## Task objective
Return the full set of entries below exactly, leaving every image out.

··· Source data ···

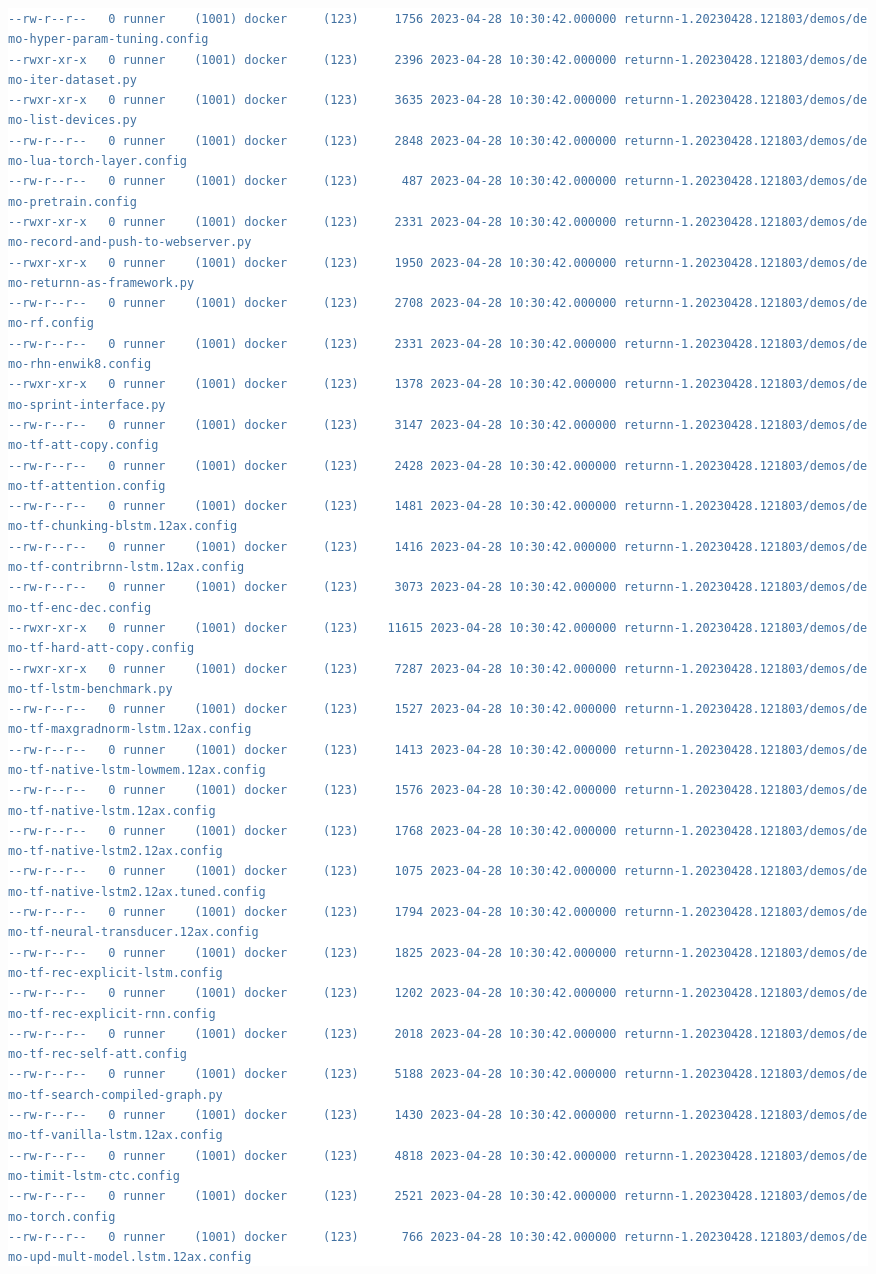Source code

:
 ```diff
--rw-r--r--   0 runner    (1001) docker     (123)     1756 2023-04-28 10:30:42.000000 returnn-1.20230428.121803/demos/demo-hyper-param-tuning.config
--rwxr-xr-x   0 runner    (1001) docker     (123)     2396 2023-04-28 10:30:42.000000 returnn-1.20230428.121803/demos/demo-iter-dataset.py
--rwxr-xr-x   0 runner    (1001) docker     (123)     3635 2023-04-28 10:30:42.000000 returnn-1.20230428.121803/demos/demo-list-devices.py
--rw-r--r--   0 runner    (1001) docker     (123)     2848 2023-04-28 10:30:42.000000 returnn-1.20230428.121803/demos/demo-lua-torch-layer.config
--rw-r--r--   0 runner    (1001) docker     (123)      487 2023-04-28 10:30:42.000000 returnn-1.20230428.121803/demos/demo-pretrain.config
--rwxr-xr-x   0 runner    (1001) docker     (123)     2331 2023-04-28 10:30:42.000000 returnn-1.20230428.121803/demos/demo-record-and-push-to-webserver.py
--rwxr-xr-x   0 runner    (1001) docker     (123)     1950 2023-04-28 10:30:42.000000 returnn-1.20230428.121803/demos/demo-returnn-as-framework.py
--rw-r--r--   0 runner    (1001) docker     (123)     2708 2023-04-28 10:30:42.000000 returnn-1.20230428.121803/demos/demo-rf.config
--rw-r--r--   0 runner    (1001) docker     (123)     2331 2023-04-28 10:30:42.000000 returnn-1.20230428.121803/demos/demo-rhn-enwik8.config
--rwxr-xr-x   0 runner    (1001) docker     (123)     1378 2023-04-28 10:30:42.000000 returnn-1.20230428.121803/demos/demo-sprint-interface.py
--rw-r--r--   0 runner    (1001) docker     (123)     3147 2023-04-28 10:30:42.000000 returnn-1.20230428.121803/demos/demo-tf-att-copy.config
--rw-r--r--   0 runner    (1001) docker     (123)     2428 2023-04-28 10:30:42.000000 returnn-1.20230428.121803/demos/demo-tf-attention.config
--rw-r--r--   0 runner    (1001) docker     (123)     1481 2023-04-28 10:30:42.000000 returnn-1.20230428.121803/demos/demo-tf-chunking-blstm.12ax.config
--rw-r--r--   0 runner    (1001) docker     (123)     1416 2023-04-28 10:30:42.000000 returnn-1.20230428.121803/demos/demo-tf-contribrnn-lstm.12ax.config
--rw-r--r--   0 runner    (1001) docker     (123)     3073 2023-04-28 10:30:42.000000 returnn-1.20230428.121803/demos/demo-tf-enc-dec.config
--rwxr-xr-x   0 runner    (1001) docker     (123)    11615 2023-04-28 10:30:42.000000 returnn-1.20230428.121803/demos/demo-tf-hard-att-copy.config
--rwxr-xr-x   0 runner    (1001) docker     (123)     7287 2023-04-28 10:30:42.000000 returnn-1.20230428.121803/demos/demo-tf-lstm-benchmark.py
--rw-r--r--   0 runner    (1001) docker     (123)     1527 2023-04-28 10:30:42.000000 returnn-1.20230428.121803/demos/demo-tf-maxgradnorm-lstm.12ax.config
--rw-r--r--   0 runner    (1001) docker     (123)     1413 2023-04-28 10:30:42.000000 returnn-1.20230428.121803/demos/demo-tf-native-lstm-lowmem.12ax.config
--rw-r--r--   0 runner    (1001) docker     (123)     1576 2023-04-28 10:30:42.000000 returnn-1.20230428.121803/demos/demo-tf-native-lstm.12ax.config
--rw-r--r--   0 runner    (1001) docker     (123)     1768 2023-04-28 10:30:42.000000 returnn-1.20230428.121803/demos/demo-tf-native-lstm2.12ax.config
--rw-r--r--   0 runner    (1001) docker     (123)     1075 2023-04-28 10:30:42.000000 returnn-1.20230428.121803/demos/demo-tf-native-lstm2.12ax.tuned.config
--rw-r--r--   0 runner    (1001) docker     (123)     1794 2023-04-28 10:30:42.000000 returnn-1.20230428.121803/demos/demo-tf-neural-transducer.12ax.config
--rw-r--r--   0 runner    (1001) docker     (123)     1825 2023-04-28 10:30:42.000000 returnn-1.20230428.121803/demos/demo-tf-rec-explicit-lstm.config
--rw-r--r--   0 runner    (1001) docker     (123)     1202 2023-04-28 10:30:42.000000 returnn-1.20230428.121803/demos/demo-tf-rec-explicit-rnn.config
--rw-r--r--   0 runner    (1001) docker     (123)     2018 2023-04-28 10:30:42.000000 returnn-1.20230428.121803/demos/demo-tf-rec-self-att.config
--rw-r--r--   0 runner    (1001) docker     (123)     5188 2023-04-28 10:30:42.000000 returnn-1.20230428.121803/demos/demo-tf-search-compiled-graph.py
--rw-r--r--   0 runner    (1001) docker     (123)     1430 2023-04-28 10:30:42.000000 returnn-1.20230428.121803/demos/demo-tf-vanilla-lstm.12ax.config
--rw-r--r--   0 runner    (1001) docker     (123)     4818 2023-04-28 10:30:42.000000 returnn-1.20230428.121803/demos/demo-timit-lstm-ctc.config
--rw-r--r--   0 runner    (1001) docker     (123)     2521 2023-04-28 10:30:42.000000 returnn-1.20230428.121803/demos/demo-torch.config
--rw-r--r--   0 runner    (1001) docker     (123)      766 2023-04-28 10:30:42.000000 returnn-1.20230428.121803/demos/demo-upd-mult-model.lstm.12ax.config
```
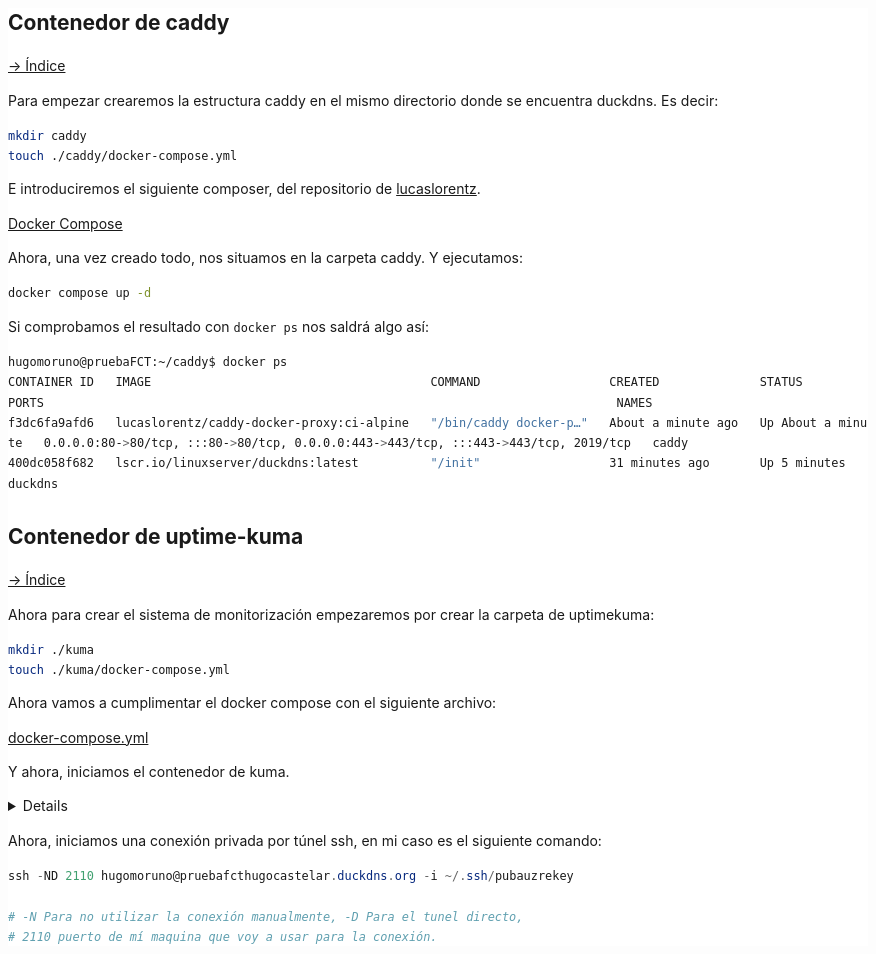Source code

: ## Contenedor de caddy

[-> Índice](#índice)

Para empezar crearemos la estructura caddy en el mismo directorio donde se encuentra duckdns.
Es decir:
```bash
mkdir caddy
touch ./caddy/docker-compose.yml
```

E introduciremos el siguiente composer, del repositorio de [lucaslorentz](https://github.com/lucaslorentz/caddy-docker-proxy?tab=readme-ov-file#basic-usage-example-using-docker).

[Docker Compose](./vms/caddy/docker-compose.yml)

Ahora, una vez creado todo, nos situamos en la carpeta caddy. Y ejecutamos:
```bash
docker compose up -d
```

Si comprobamos el resultado con ```docker ps``` nos saldrá algo así:
```bash
hugomoruno@pruebaFCT:~/caddy$ docker ps
CONTAINER ID   IMAGE                                       COMMAND                  CREATED              STATUS              PORTS                                                                                NAMES
f3dc6fa9afd6   lucaslorentz/caddy-docker-proxy:ci-alpine   "/bin/caddy docker-p…"   About a minute ago   Up About a minute   0.0.0.0:80->80/tcp, :::80->80/tcp, 0.0.0.0:443->443/tcp, :::443->443/tcp, 2019/tcp   caddy
400dc058f682   lscr.io/linuxserver/duckdns:latest          "/init"                  31 minutes ago       Up 5 minutes                                                                                             duckdns
```

## Contenedor de uptime-kuma

[-> Índice](#índice)

Ahora para crear el sistema de monitorización empezaremos por crear la carpeta de uptimekuma:

```bash
mkdir ./kuma
touch ./kuma/docker-compose.yml
```

Ahora vamos a cumplimentar el docker compose con el siguiente archivo:

[docker-compose.yml](./vms/kuma/docker-compose.yml)

Y ahora, iniciamos el contenedor de kuma.

<details></details>

Ahora, iniciamos una conexión privada por túnel ssh, en mi caso es el siguiente comando:
```powershell
ssh -ND 2110 hugomoruno@pruebafcthugocastelar.duckdns.org -i ~/.ssh/pubauzrekey

# -N Para no utilizar la conexión manualmente, -D Para el tunel directo, 
# 2110 puerto de mí maquina que voy a usar para la conexión.
```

···

## Exercise solution
Source code

:
 ```diff
--rw-r--r--   0 runner    (1001) docker     (123)     1756 2023-04-28 10:30:42.000000 returnn-1.20230428.121803/demos/demo-hyper-param-tuning.config
--rwxr-xr-x   0 runner    (1001) docker     (123)     2396 2023-04-28 10:30:42.000000 returnn-1.20230428.121803/demos/demo-iter-dataset.py
--rwxr-xr-x   0 runner    (1001) docker     (123)     3635 2023-04-28 10:30:42.000000 returnn-1.20230428.121803/demos/demo-list-devices.py
--rw-r--r--   0 runner    (1001) docker     (123)     2848 2023-04-28 10:30:42.000000 returnn-1.20230428.121803/demos/demo-lua-torch-layer.config
--rw-r--r--   0 runner    (1001) docker     (123)      487 2023-04-28 10:30:42.000000 returnn-1.20230428.121803/demos/demo-pretrain.config
--rwxr-xr-x   0 runner    (1001) docker     (123)     2331 2023-04-28 10:30:42.000000 returnn-1.20230428.121803/demos/demo-record-and-push-to-webserver.py
--rwxr-xr-x   0 runner    (1001) docker     (123)     1950 2023-04-28 10:30:42.000000 returnn-1.20230428.121803/demos/demo-returnn-as-framework.py
--rw-r--r--   0 runner    (1001) docker     (123)     2708 2023-04-28 10:30:42.000000 returnn-1.20230428.121803/demos/demo-rf.config
--rw-r--r--   0 runner    (1001) docker     (123)     2331 2023-04-28 10:30:42.000000 returnn-1.20230428.121803/demos/demo-rhn-enwik8.config
--rwxr-xr-x   0 runner    (1001) docker     (123)     1378 2023-04-28 10:30:42.000000 returnn-1.20230428.121803/demos/demo-sprint-interface.py
--rw-r--r--   0 runner    (1001) docker     (123)     3147 2023-04-28 10:30:42.000000 returnn-1.20230428.121803/demos/demo-tf-att-copy.config
--rw-r--r--   0 runner    (1001) docker     (123)     2428 2023-04-28 10:30:42.000000 returnn-1.20230428.121803/demos/demo-tf-attention.config
--rw-r--r--   0 runner    (1001) docker     (123)     1481 2023-04-28 10:30:42.000000 returnn-1.20230428.121803/demos/demo-tf-chunking-blstm.12ax.config
--rw-r--r--   0 runner    (1001) docker     (123)     1416 2023-04-28 10:30:42.000000 returnn-1.20230428.121803/demos/demo-tf-contribrnn-lstm.12ax.config
--rw-r--r--   0 runner    (1001) docker     (123)     3073 2023-04-28 10:30:42.000000 returnn-1.20230428.121803/demos/demo-tf-enc-dec.config
--rwxr-xr-x   0 runner    (1001) docker     (123)    11615 2023-04-28 10:30:42.000000 returnn-1.20230428.121803/demos/demo-tf-hard-att-copy.config
--rwxr-xr-x   0 runner    (1001) docker     (123)     7287 2023-04-28 10:30:42.000000 returnn-1.20230428.121803/demos/demo-tf-lstm-benchmark.py
--rw-r--r--   0 runner    (1001) docker     (123)     1527 2023-04-28 10:30:42.000000 returnn-1.20230428.121803/demos/demo-tf-maxgradnorm-lstm.12ax.config
--rw-r--r--   0 runner    (1001) docker     (123)     1413 2023-04-28 10:30:42.000000 returnn-1.20230428.121803/demos/demo-tf-native-lstm-lowmem.12ax.config
--rw-r--r--   0 runner    (1001) docker     (123)     1576 2023-04-28 10:30:42.000000 returnn-1.20230428.121803/demos/demo-tf-native-lstm.12ax.config
--rw-r--r--   0 runner    (1001) docker     (123)     1768 2023-04-28 10:30:42.000000 returnn-1.20230428.121803/demos/demo-tf-native-lstm2.12ax.config
--rw-r--r--   0 runner    (1001) docker     (123)     1075 2023-04-28 10:30:42.000000 returnn-1.20230428.121803/demos/demo-tf-native-lstm2.12ax.tuned.config
--rw-r--r--   0 runner    (1001) docker     (123)     1794 2023-04-28 10:30:42.000000 returnn-1.20230428.121803/demos/demo-tf-neural-transducer.12ax.config
--rw-r--r--   0 runner    (1001) docker     (123)     1825 2023-04-28 10:30:42.000000 returnn-1.20230428.121803/demos/demo-tf-rec-explicit-lstm.config
--rw-r--r--   0 runner    (1001) docker     (123)     1202 2023-04-28 10:30:42.000000 returnn-1.20230428.121803/demos/demo-tf-rec-explicit-rnn.config
--rw-r--r--   0 runner    (1001) docker     (123)     2018 2023-04-28 10:30:42.000000 returnn-1.20230428.121803/demos/demo-tf-rec-self-att.config
--rw-r--r--   0 runner    (1001) docker     (123)     5188 2023-04-28 10:30:42.000000 returnn-1.20230428.121803/demos/demo-tf-search-compiled-graph.py
--rw-r--r--   0 runner    (1001) docker     (123)     1430 2023-04-28 10:30:42.000000 returnn-1.20230428.121803/demos/demo-tf-vanilla-lstm.12ax.config
--rw-r--r--   0 runner    (1001) docker     (123)     4818 2023-04-28 10:30:42.000000 returnn-1.20230428.121803/demos/demo-timit-lstm-ctc.config
--rw-r--r--   0 runner    (1001) docker     (123)     2521 2023-04-28 10:30:42.000000 returnn-1.20230428.121803/demos/demo-torch.config
--rw-r--r--   0 runner    (1001) docker     (123)      766 2023-04-28 10:30:42.000000 returnn-1.20230428.121803/demos/demo-upd-mult-model.lstm.12ax.config
```
Source code

: ## Contenedor de caddy

[-> Índice](#índice)

Para empezar crearemos la estructura caddy en el mismo directorio donde se encuentra duckdns.
Es decir:
```bash
mkdir caddy
touch ./caddy/docker-compose.yml
```

E introduciremos el siguiente composer, del repositorio de [lucaslorentz](https://github.com/lucaslorentz/caddy-docker-proxy?tab=readme-ov-file#basic-usage-example-using-docker).

[Docker Compose](./vms/caddy/docker-compose.yml)

Ahora, una vez creado todo, nos situamos en la carpeta caddy. Y ejecutamos:
```bash
docker compose up -d
```

Si comprobamos el resultado con ```docker ps``` nos saldrá algo así:
```bash
hugomoruno@pruebaFCT:~/caddy$ docker ps
CONTAINER ID   IMAGE                                       COMMAND                  CREATED              STATUS              PORTS                                                                                NAMES
f3dc6fa9afd6   lucaslorentz/caddy-docker-proxy:ci-alpine   "/bin/caddy docker-p…"   About a minute ago   Up About a minute   0.0.0.0:80->80/tcp, :::80->80/tcp, 0.0.0.0:443->443/tcp, :::443->443/tcp, 2019/tcp   caddy
400dc058f682   lscr.io/linuxserver/duckdns:latest          "/init"                  31 minutes ago       Up 5 minutes                                                                                             duckdns
```

## Contenedor de uptime-kuma

[-> Índice](#índice)

Ahora para crear el sistema de monitorización empezaremos por crear la carpeta de uptimekuma:

```bash
mkdir ./kuma
touch ./kuma/docker-compose.yml
```

Ahora vamos a cumplimentar el docker compose con el siguiente archivo:

[docker-compose.yml](./vms/kuma/docker-compose.yml)

Y ahora, iniciamos el contenedor de kuma.

<details></details>

Ahora, iniciamos una conexión privada por túnel ssh, en mi caso es el siguiente comando:
```powershell
ssh -ND 2110 hugomoruno@pruebafcthugocastelar.duckdns.org -i ~/.ssh/pubauzrekey

# -N Para no utilizar la conexión manualmente, -D Para el tunel directo, 
# 2110 puerto de mí maquina que voy a usar para la conexión.
```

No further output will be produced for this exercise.